This task calls for copying each line below that contains "start".

[Opening SUPPLIED MATERIAL section]

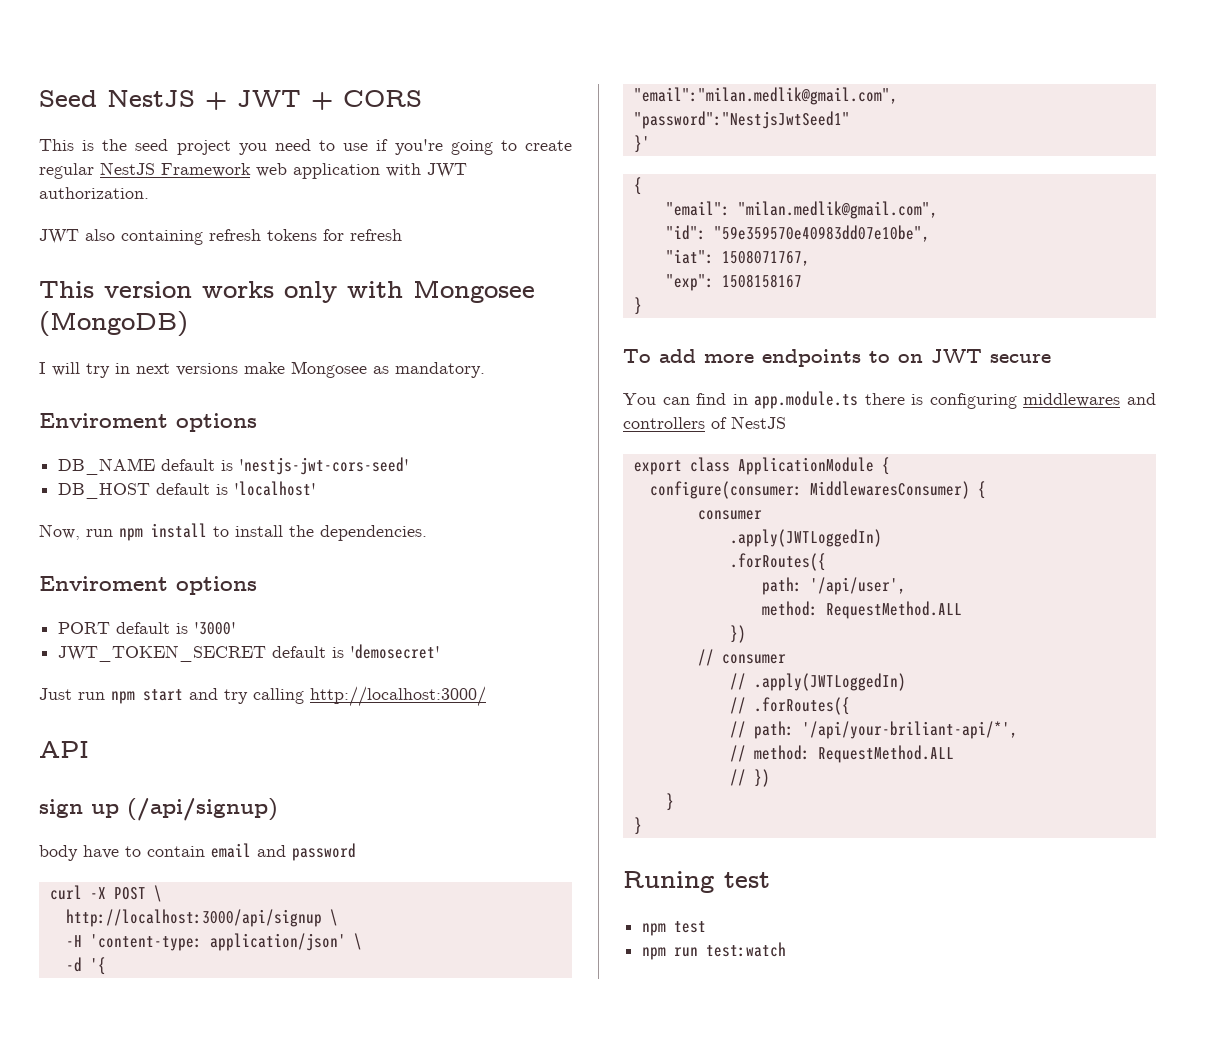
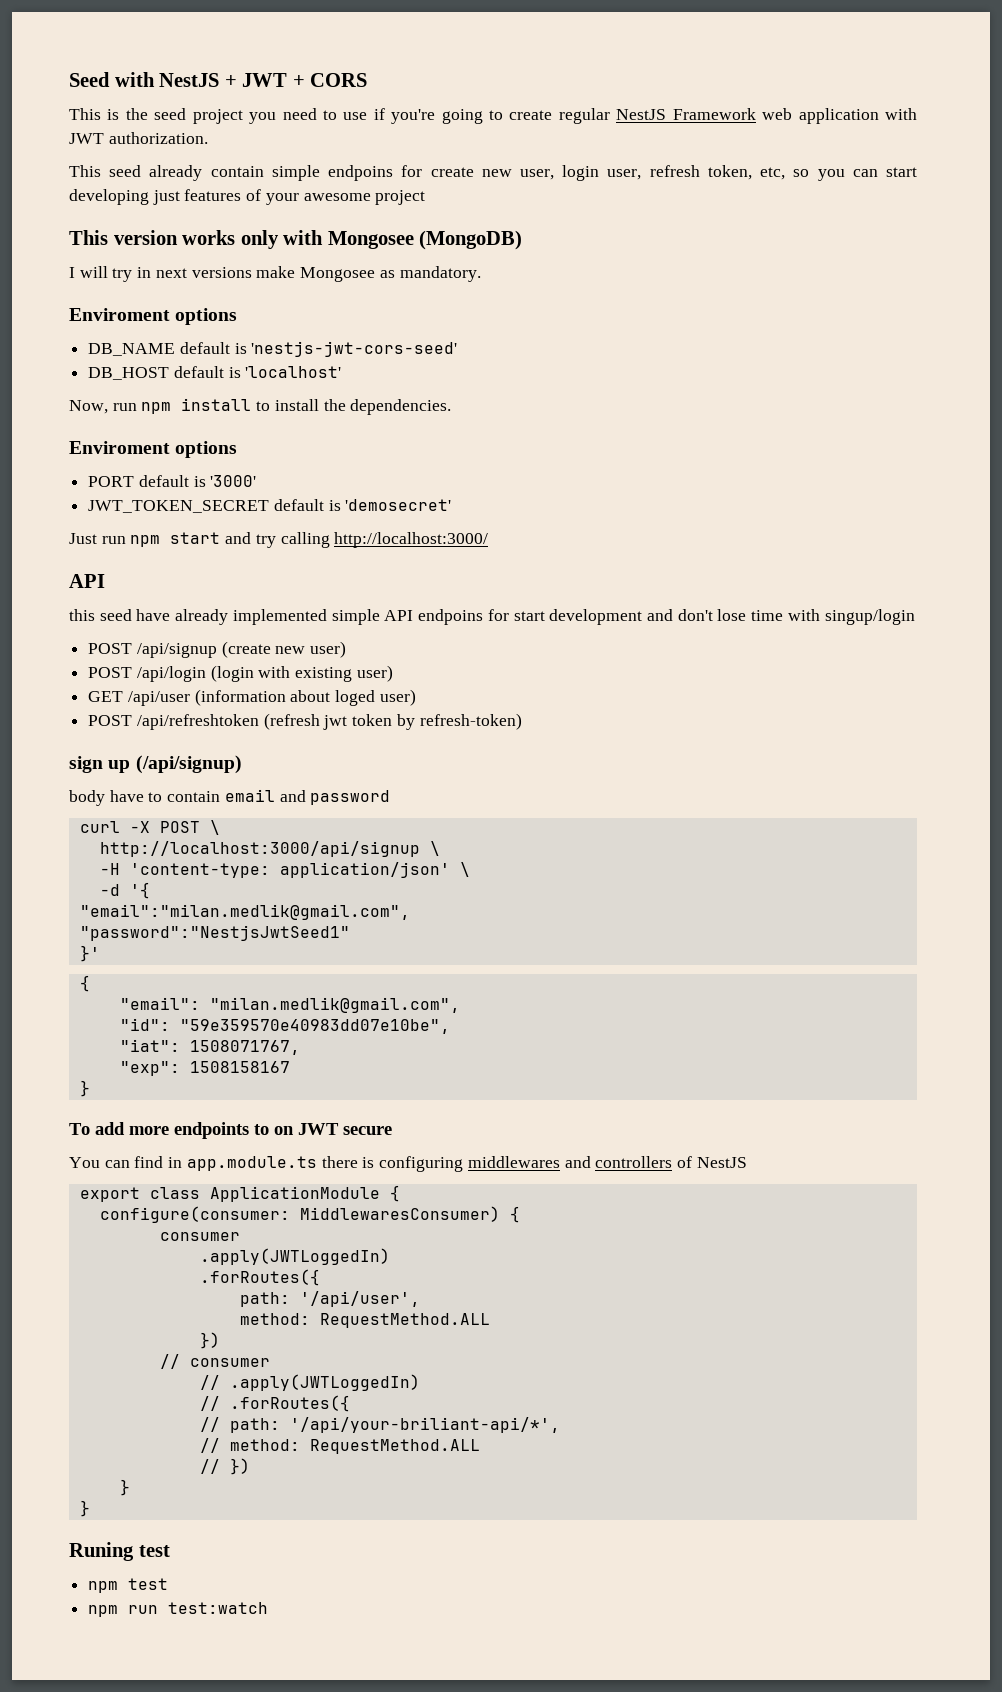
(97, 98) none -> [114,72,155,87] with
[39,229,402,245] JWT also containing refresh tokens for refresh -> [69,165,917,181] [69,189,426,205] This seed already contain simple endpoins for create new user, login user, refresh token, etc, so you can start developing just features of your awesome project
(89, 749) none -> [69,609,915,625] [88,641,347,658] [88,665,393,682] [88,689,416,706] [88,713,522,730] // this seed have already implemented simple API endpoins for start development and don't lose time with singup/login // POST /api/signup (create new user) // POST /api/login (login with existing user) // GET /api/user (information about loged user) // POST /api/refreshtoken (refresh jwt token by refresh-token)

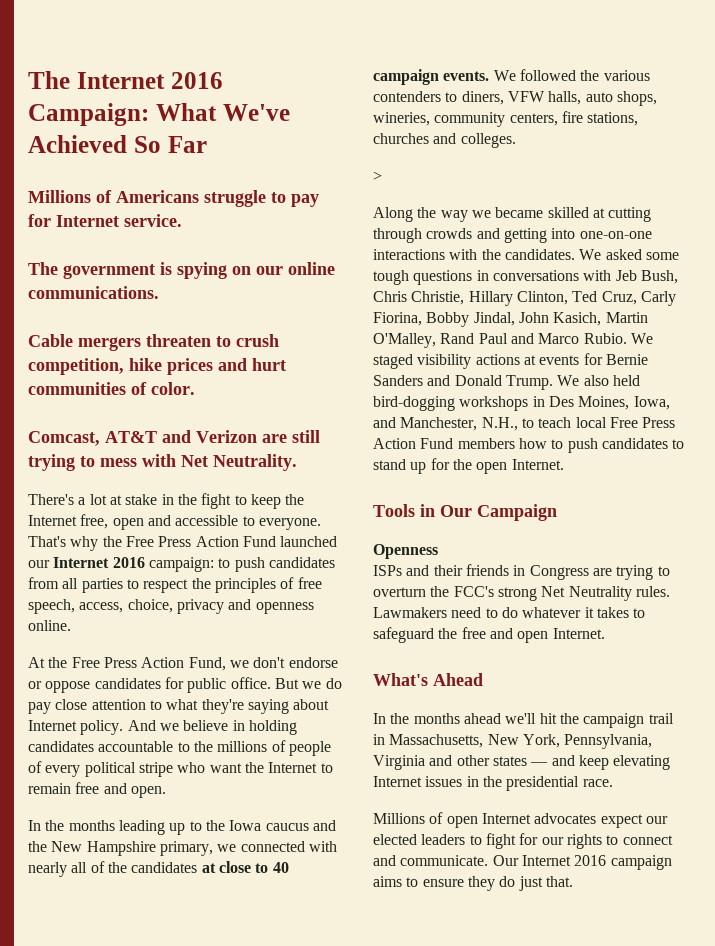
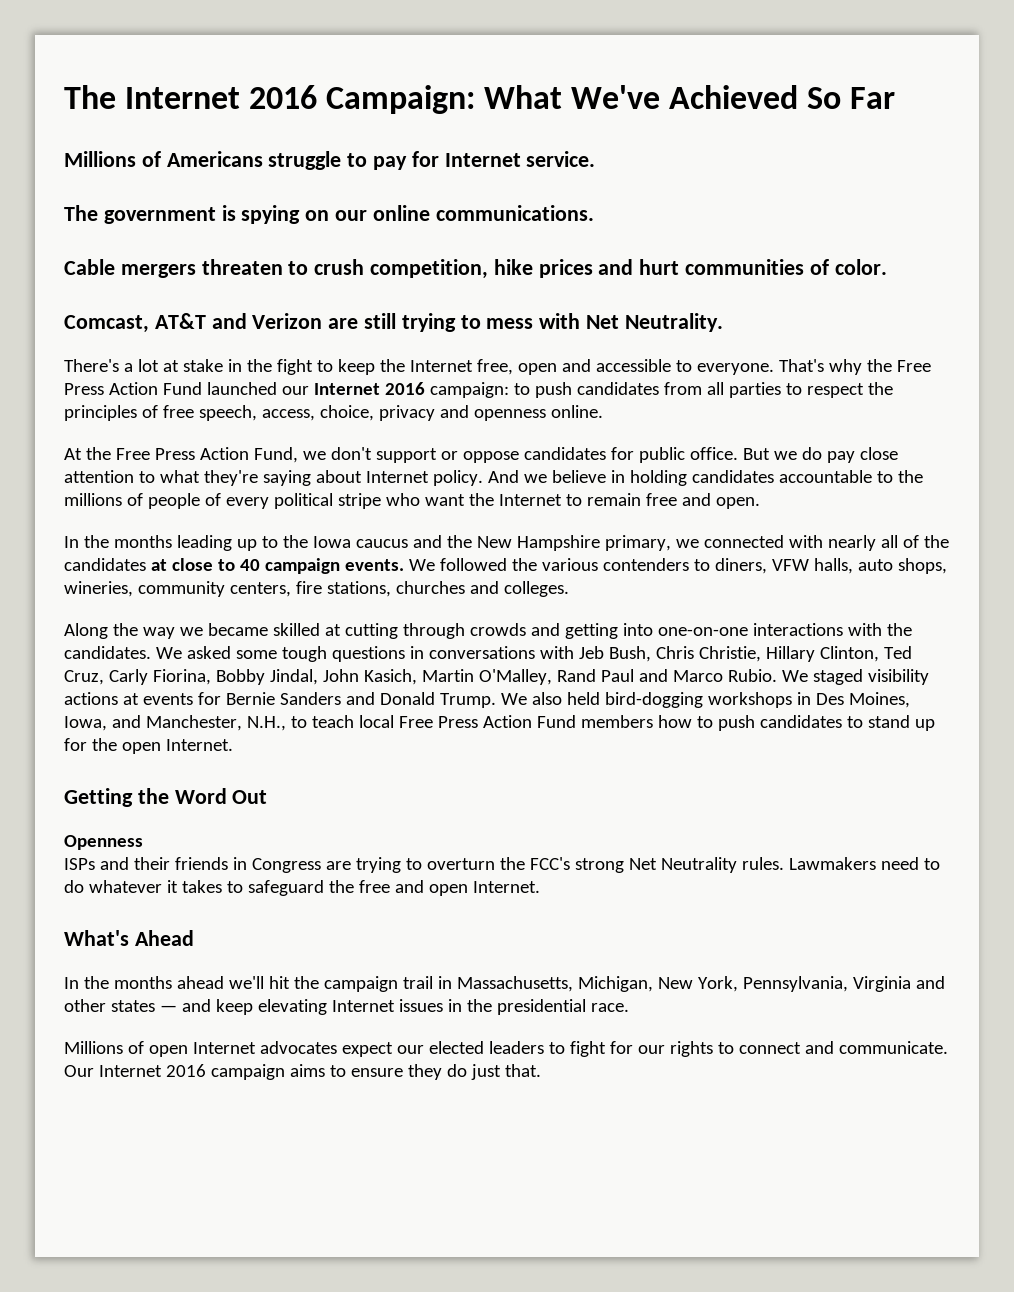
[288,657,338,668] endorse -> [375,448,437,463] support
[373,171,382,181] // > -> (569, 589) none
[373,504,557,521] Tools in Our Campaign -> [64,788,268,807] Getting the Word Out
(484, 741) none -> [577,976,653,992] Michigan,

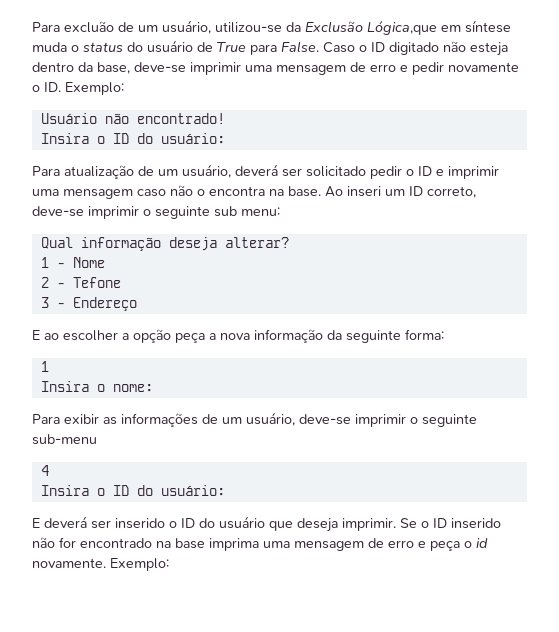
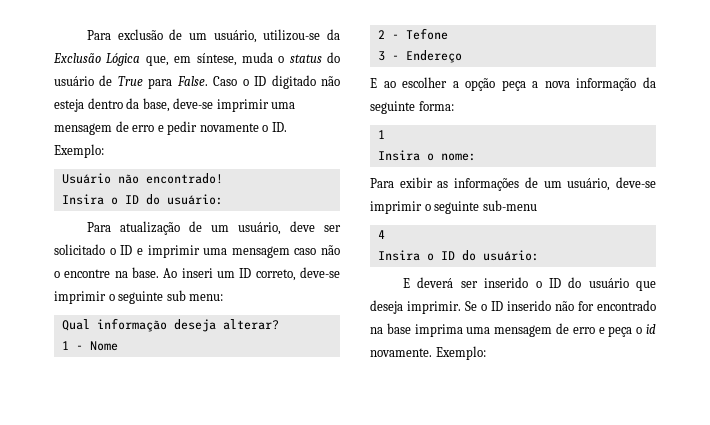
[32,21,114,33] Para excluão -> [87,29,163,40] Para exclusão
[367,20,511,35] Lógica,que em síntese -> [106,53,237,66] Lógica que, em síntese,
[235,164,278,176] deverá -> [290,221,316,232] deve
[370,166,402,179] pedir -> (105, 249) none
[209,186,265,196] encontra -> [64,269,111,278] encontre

[Closing SUPPLIED MATERIAL section]

OUTPUT BELOW:
[39,229,402,245] JWT also containing refresh tokens for refresh -> [69,165,917,181] [69,189,426,205] This seed already contain simple endpoins for create new user, login user, refresh token, etc, so you can start developing just features of your awesome project
(89, 749) none -> [69,609,915,625] [88,641,347,658] [88,665,393,682] [88,689,416,706] [88,713,522,730] // this seed have already implemented simple API endpoins for start development and don't lose time with singup/login // POST /api/signup (create new user) // POST /api/login (login with existing user) // GET /api/user (information about loged user) // POST /api/refreshtoken (refresh jwt token by refresh-token)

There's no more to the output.